** Short problem A **
Reproduce every one of the entries that follow the Freeway thread word for word, leaving the pictures out of your answer.

# Freeway



## carolsclan (Jun 28, 2006)

:lol: Remember I caught the bugger and he escaped ?????

Well last night he was curled up the spareroom bed with one of the ex ferals and this morning had sprayed all over my kitchen .... so when I saw him this evening prowling about in the garden I told him to kiss his manhood goodbye and as soon as he comes inside for dinner im going to nab him :lol: :lol: :lol: 

We rigged the window of the spareroom ..... firmly latched and cable strapped the rest and as he came in .. pulled the window closed and shut the door .

So now he can sit there and contemplate life until next week then its off to the vet for the big snip.

He isnt feral tho .. he allowed me to sit on the bed next to him .... he is full of fleas and ticks but in fairly good condition otherwise ... he eats well at my house and of course he is fairly dirty .... but all that can be fixed ....

** Extracted data **

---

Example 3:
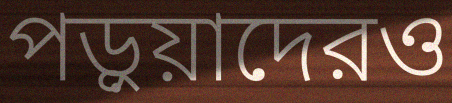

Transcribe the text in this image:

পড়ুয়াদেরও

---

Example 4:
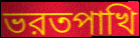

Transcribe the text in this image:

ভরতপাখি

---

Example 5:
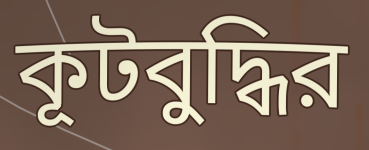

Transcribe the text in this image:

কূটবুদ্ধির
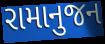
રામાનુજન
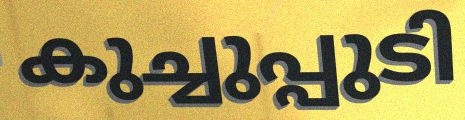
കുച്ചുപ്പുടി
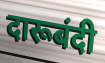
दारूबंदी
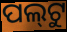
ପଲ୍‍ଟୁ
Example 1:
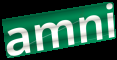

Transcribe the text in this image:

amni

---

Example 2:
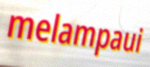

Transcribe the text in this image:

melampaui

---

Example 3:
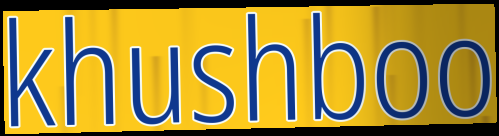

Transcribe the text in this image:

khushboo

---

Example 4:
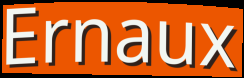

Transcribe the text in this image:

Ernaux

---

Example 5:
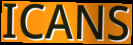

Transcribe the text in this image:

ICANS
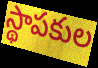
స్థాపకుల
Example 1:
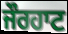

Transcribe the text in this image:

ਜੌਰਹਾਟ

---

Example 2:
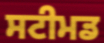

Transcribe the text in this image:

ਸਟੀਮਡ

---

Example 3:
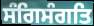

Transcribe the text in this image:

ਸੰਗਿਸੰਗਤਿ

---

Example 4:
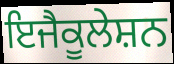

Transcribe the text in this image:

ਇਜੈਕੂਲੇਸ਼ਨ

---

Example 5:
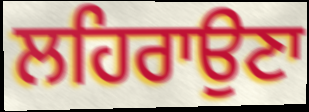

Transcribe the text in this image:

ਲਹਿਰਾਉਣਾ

** Short problem B **
According to the Freeway thread, where is the cat going next week?

** Correct result A **
---

Example 3:

Transcribe the text in this image:

পড়ুয়াদেরও

---

Example 4:

Transcribe the text in this image:

ভরতপাখি

---

Example 5:

Transcribe the text in this image:

কূটবুদ্ধির
રામાનુજન
കുച്ചുപ്പുടി
दारूबंदी
ପଲ୍‍ଟୁ
Example 1:

Transcribe the text in this image:

amni

---

Example 2:

Transcribe the text in this image:

melampaui

---

Example 3:

Transcribe the text in this image:

khushboo

---

Example 4:

Transcribe the text in this image:

Ernaux

---

Example 5:

Transcribe the text in this image:

ICANS
స్థాపకుల
Example 1:

Transcribe the text in this image:

ਜੌਰਹਾਟ

---

Example 2:

Transcribe the text in this image:

ਸਟੀਮਡ

---

Example 3:

Transcribe the text in this image:

ਸੰਗਿਸੰਗਤਿ

---

Example 4:

Transcribe the text in this image:

ਇਜੈਕੂਲੇਸ਼ਨ

---

Example 5:

Transcribe the text in this image:

ਲਹਿਰਾਉਣਾ

** Correct result B **
He is going to the vet for the big snip.